Flow cytometry to measure expression and surface-localization of 3 XFLAG-tagged adhesins was performed as described with 1 x 10⁸ B. burgdorferi, using 1:250 dilutions of mouse anti-Flag-M2, mouse anti-FlaB and Alexa635-conjugated goat anti-mouse antibodies (Sigma, Invitrogen) [65]. After fixation in formalin, FACS analysis of equal numbers of bacteria was performed within 2 days of sample preparation using a Becton Dickinson FACSCalibur flow cytometer equipped with a 15 mW 488 nm argon laser, standard three-color filters, and CELLQuest Software (BD Bioscience, Franklin Lakes, NJ). Mean fluorescence intensities (MFI) of spirochetes obtained by analysis using FlowJo software (Three star Inc, Ashland, OR) were used to calculate relative levels of protein production in different strains, which were all normalized to values for the FLAG-tagged BBK32-expressing strain. Spirochetes with MFIs of less than 10 were considered negative for FLAG-tagged proteins.

Peptide competitive inhibition assay: cell culturing and manipulation

Human umbilical vein endothelial cells (HUVECs) pooled from multiple donors and purchased from Lonza (Allendale, NJ) were cultured in endothelial growth medium-2 (EGM-2) (Lonza) at 37°C in an atmosphere of 5% CO₂, as per manufacturer’s instructions. B. burgdorferi strains were cultivated at 36°C in an atmosphere of 1.5% CO₂ in BSK-II medium [66] prepared in-house with appropriate antibiotics (100 μg/mL gentamycin, 200 μg/mL kanamycin).

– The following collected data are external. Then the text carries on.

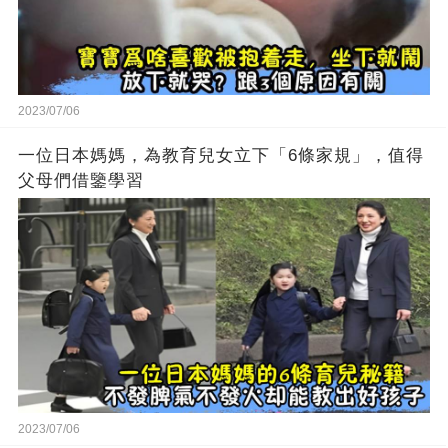
2023/07/06
一位日本媽媽，為教育兒女立下「6條家規」，值得
父母們借鑒學習
2023/07/06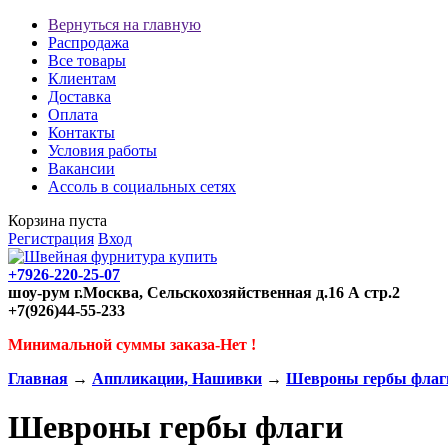
Вернуться на главную
Распродажа
Все товары
Клиентам
Доставка
Оплата
Контакты
Условия работы
Вакансии
Ассоль в социальных сетях
Корзина пуста
Регистрация
Вход
+7926-220-25-07
шоу-рум г.Москва, Сельскохозяйственная д.16 А стр.2
+7(926)44-55-233
Минимальной суммы заказа-Нет !
Главная
→
Аппликации, Нашивки
→
Шевроны гербы флаг
Шевроны гербы флаги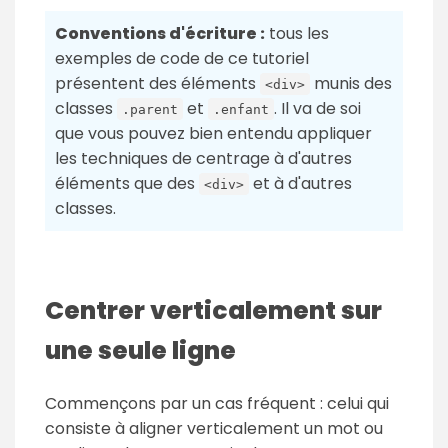
Conventions d'écriture :
tous les
exemples de code de ce tutoriel
présentent des éléments
munis des
<div>
classes
et
. Il va de soi
.parent
.enfant
que vous pouvez bien entendu appliquer
les techniques de centrage à d'autres
éléments que des
et à d'autres
<div>
classes.
Centrer verticalement sur
une seule ligne
Commençons par un cas fréquent : celui qui
consiste à aligner verticalement un mot ou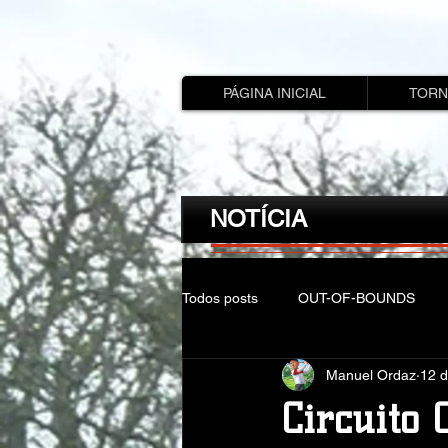
PÁGINA INICIAL
TORN
NOTÍCIA
Todos posts
OUT-OF-BOUNDS
Manuel Ordaz
12 d
Circuito 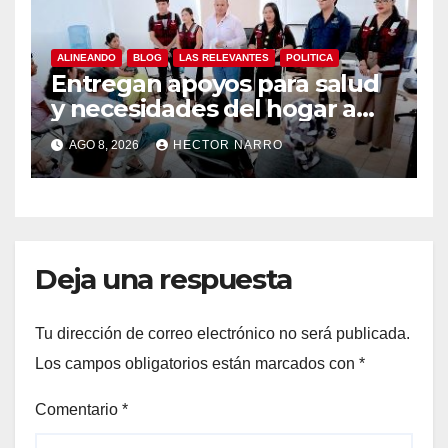
ALINEANDO
BLOG
LAS RELEVANTES
POLITICA
Entregan apoyos para salud
y necesidades del hogar a
familias de Cabo San Lucas
AGO 8, 2026
HECTOR NARRO
Deja una respuesta
Tu dirección de correo electrónico no será publicada.
Los campos obligatorios están marcados con
*
Comentario
*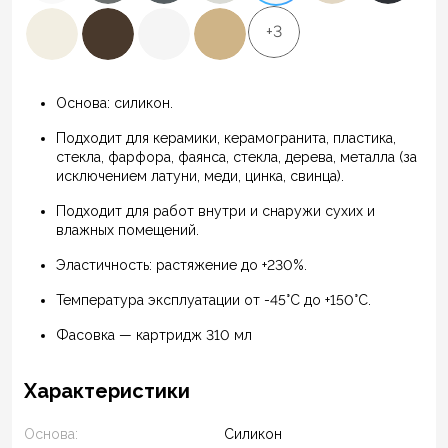
+3
Основа: силикон.
Подходит для керамики, керамогранита, пластика,
стекла, фарфора, фаянса, стекла, дерева, металла (за
исключением латуни, меди, цинка, свинца).
Подходит для работ внутри и снаружи сухих и
влажных помещений.
Эластичность: растяжение до +230%.
Температура эксплуатации от -45°С до +150°С.
Фасовка — картридж 310 мл
Характеристики
Основа:
Силикон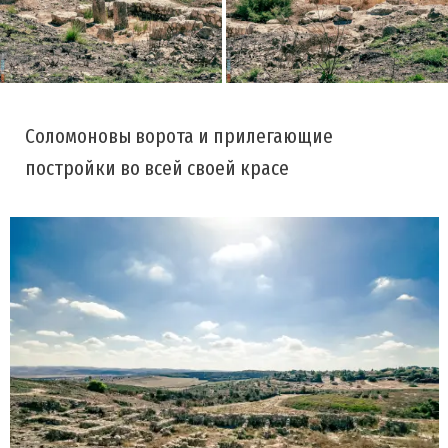
Соломоновы ворота и прилегающие
постройки во всей своей красе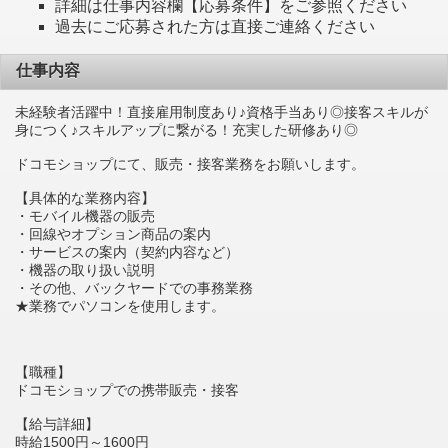
詳細は仕事内容欄【応募条件】をご参照ください
過去にご応募された方は直接ご連絡ください
仕事内容
未経験者活躍中！直接雇用制度あり♪資格手当あり◎接客スキルが
身につく♪スキルアップに繋がる！充実した研修あり◎
ドコモショップにて、販売・接客業務をお願いします。
【具体的な業務内容】
・モバイル機器の販売
・回線やオプション商品の案内
・サービスの案内（契約内容など）
・機器の取り扱い説明
・その他、バックヤードでの事務業務
★業務でパソコンを使用します。
【職種】
ドコモショップでの携帯販売・接客
【給与詳細】
時給1500円～1600円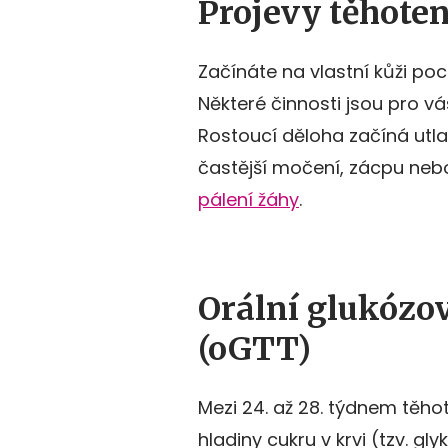
Projevy těhoten
Začínáte na vlastní kůži poc
Některé činnosti jsou pro v
Rostoucí děloha začíná utl
častější močení, zácpu neb
pálení žáhy
.
Orální glukózov
(oGTT)
Mezi 24. až 28. týdnem těho
hladiny cukru v krvi (tzv. g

Peptide competitive inhibition assay: Stationary adhesion assay

Stationary adhesion assays were adapted from Szczepanski and colleagues [67] and Cameron and colleagues [19]. HUVECs (passage 2–3) were seeded in 4-well chamber slides (Nalge Nunc International, Rochester, NY), coated with 500 μg/mL phenol red-free matrigel (Corning, Tewksbury, MA) and grown 20 h at 37°C in 5% CO₂ to form confluent monolayers. Synthetic Tp0751 peptides (p4, p6, p10, p11, p8, p4scr, p6scr, and p10scr1) were diluted to 500 μg/ml in HEPES buffered saline solution (Lonza) and HUVECs were pre-incubated with 0.1 μg of Tp0751 peptide per well for 3 h at 37°C in 5% CO₂. Peptide solutions were removed from HUVECs prior to the addition of bacteria. Borrelia burgdorferi strains were cultured in biological triplicate, and two days prior to the experiment, B. burgdorferi cultures were passaged to 6x10⁵ cells/ml and grown for 48 h to reach a concentration of 2x10⁷ cells/ml. Borrelia burgdorferi cultures were then centrifuged and resuspended in a 3:1 mixture of BSK-II:EGM-2 and 1.4x10⁷ cells of each biological replicate were added to HUVECs in duplicate wells. Chamber slides were incubated for 12 h at 36°C in 1.5% CO₂, washed three times with warm HEPES buffered saline to remove non-adherent bacteria, and fixed in buffered 10% formalin (Fischer Scientific, Ottawa, ON). To determine the effect of increasing concentrations of p10 and a negative control peptide (p8) on adherence of Parent and Bb-Tp0751 to HUVECs, cell binding assays were performed as above with cells preincubated with increasing concentrations of peptide (0 nM, 0.54 nM, 5.45 nM, 54.5 nM, and 545 nM). Quantitation of B. burgdorferi adhesion to HUVECs was performed by counting GFP-expressing bacteria in ten fields of view (FOV) from duplicate wells for each biological replicate under 400X magnification on a Nikon 80i fluorescence microscope (Meridian Instrument Company, Inc., Kent, WA) fitted with a monochrome digital camera, a dark-field condenser, and fluorescein filter (Excelitas Technologies, Mississauga, ON). Statistical analyses were performed using the Student’s two-tailed t-test.